BEGIN Data excerpt

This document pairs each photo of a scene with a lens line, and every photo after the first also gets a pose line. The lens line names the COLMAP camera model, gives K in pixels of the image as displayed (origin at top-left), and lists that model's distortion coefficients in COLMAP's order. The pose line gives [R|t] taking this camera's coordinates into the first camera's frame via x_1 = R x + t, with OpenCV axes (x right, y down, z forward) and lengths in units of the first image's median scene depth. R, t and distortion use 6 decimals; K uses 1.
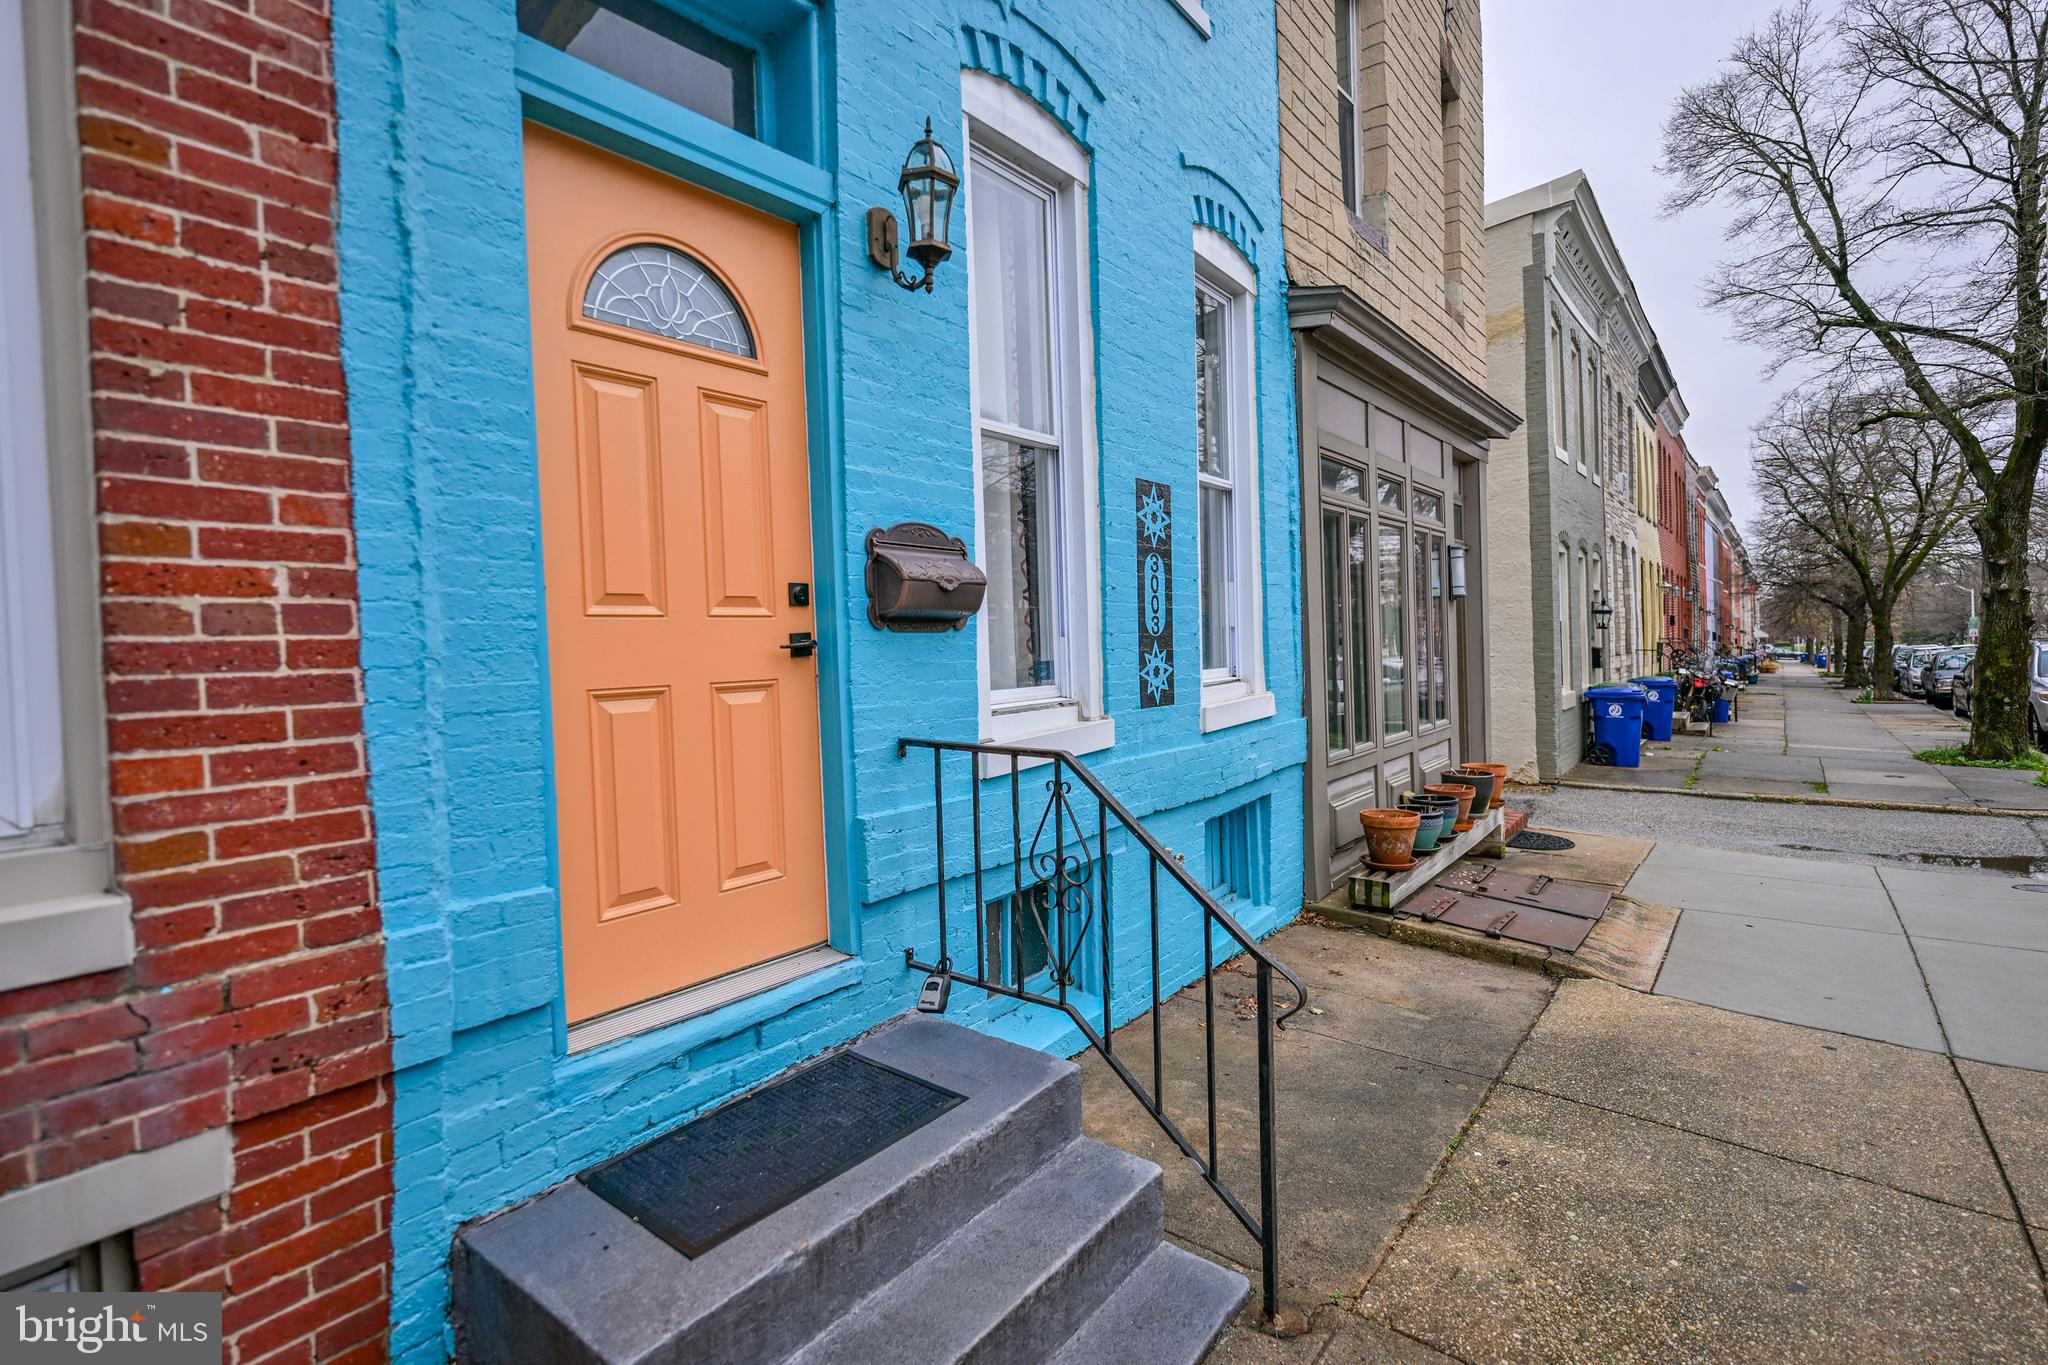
lens RADIAL K [[959.7, 0, 1024.0], [0, 959.7, 682.5], [0, 0, 1]] dist [-0.000770, -0.000518]
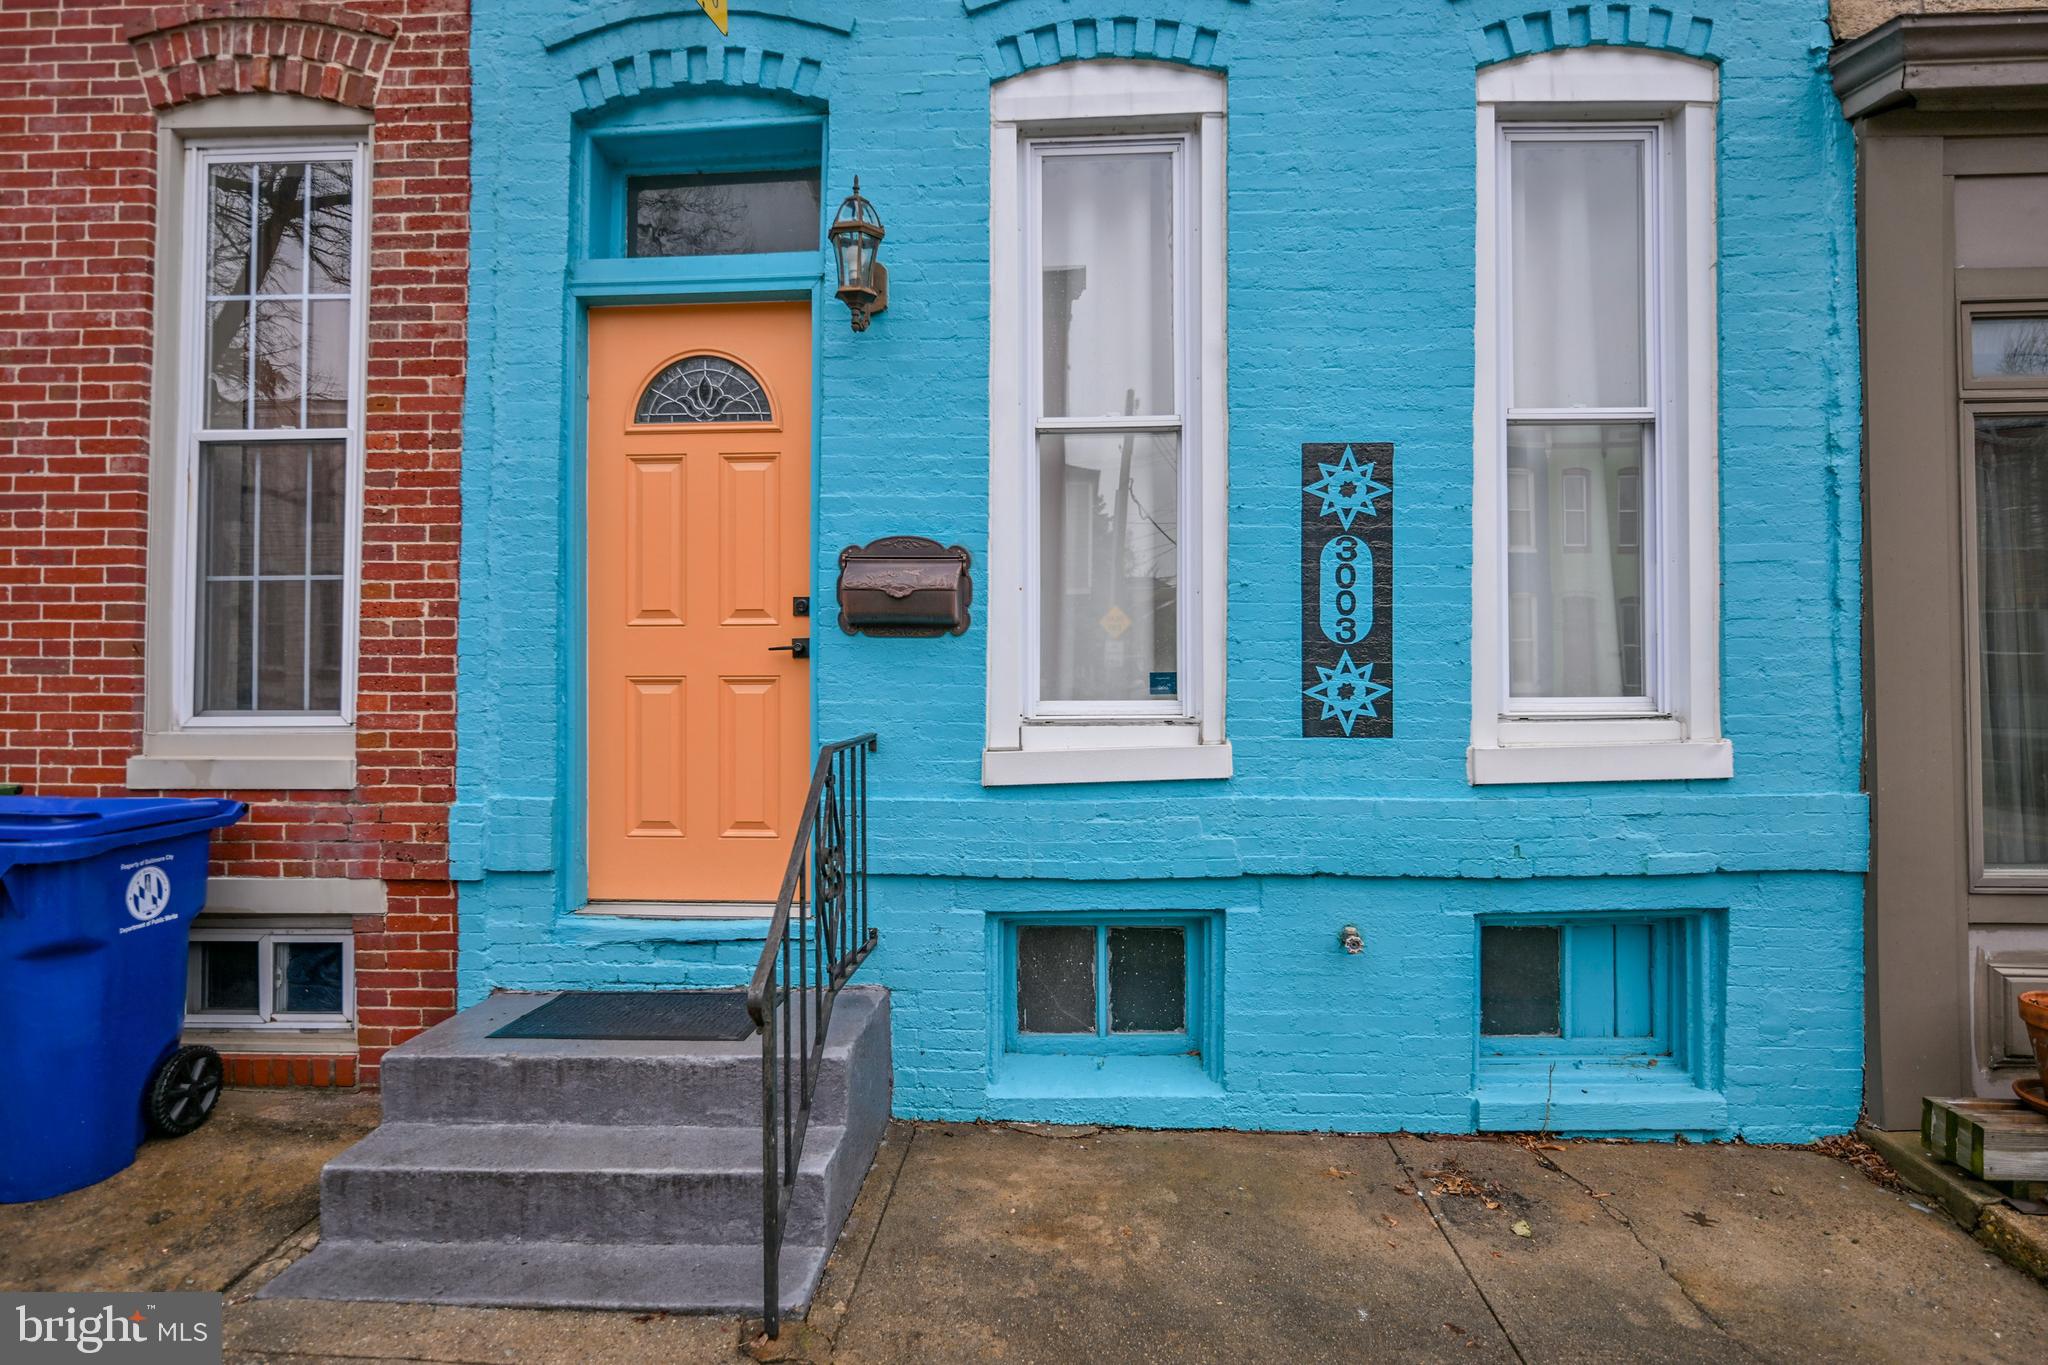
lens RADIAL K [[1084.0, 0, 1024.0], [0, 1084.0, 682.5], [0, 0, 1]] dist [-0.000648, -0.000286]
pose [[0.575340, 0.023227, -0.817584, 1.082911], [-0.048010, 0.998832, -0.005409, -0.002213], [0.816504, 0.042364, 0.575783, 0.467324]]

END Data excerpt

:: Task instructions ::
Output all the material verbatim, skipping every image.

:: Solution for this task ::
This document pairs each photo of a scene with a lens line, and every photo after the first also gets a pose line. The lens line names the COLMAP camera model, gives K in pixels of the image as displayed (origin at top-left), and lists that model's distortion coefficients in COLMAP's order. The pose line gives [R|t] taking this camera's coordinates into the first camera's frame via x_1 = R x + t, with OpenCV axes (x right, y down, z forward) and lengths in units of the first image's median scene depth. R, t and distortion use 6 decimals; K uses 1.
lens RADIAL K [[959.7, 0, 1024.0], [0, 959.7, 682.5], [0, 0, 1]] dist [-0.000770, -0.000518]
lens RADIAL K [[1084.0, 0, 1024.0], [0, 1084.0, 682.5], [0, 0, 1]] dist [-0.000648, -0.000286]
pose [[0.575340, 0.023227, -0.817584, 1.082911], [-0.048010, 0.998832, -0.005409, -0.002213], [0.816504, 0.042364, 0.575783, 0.467324]]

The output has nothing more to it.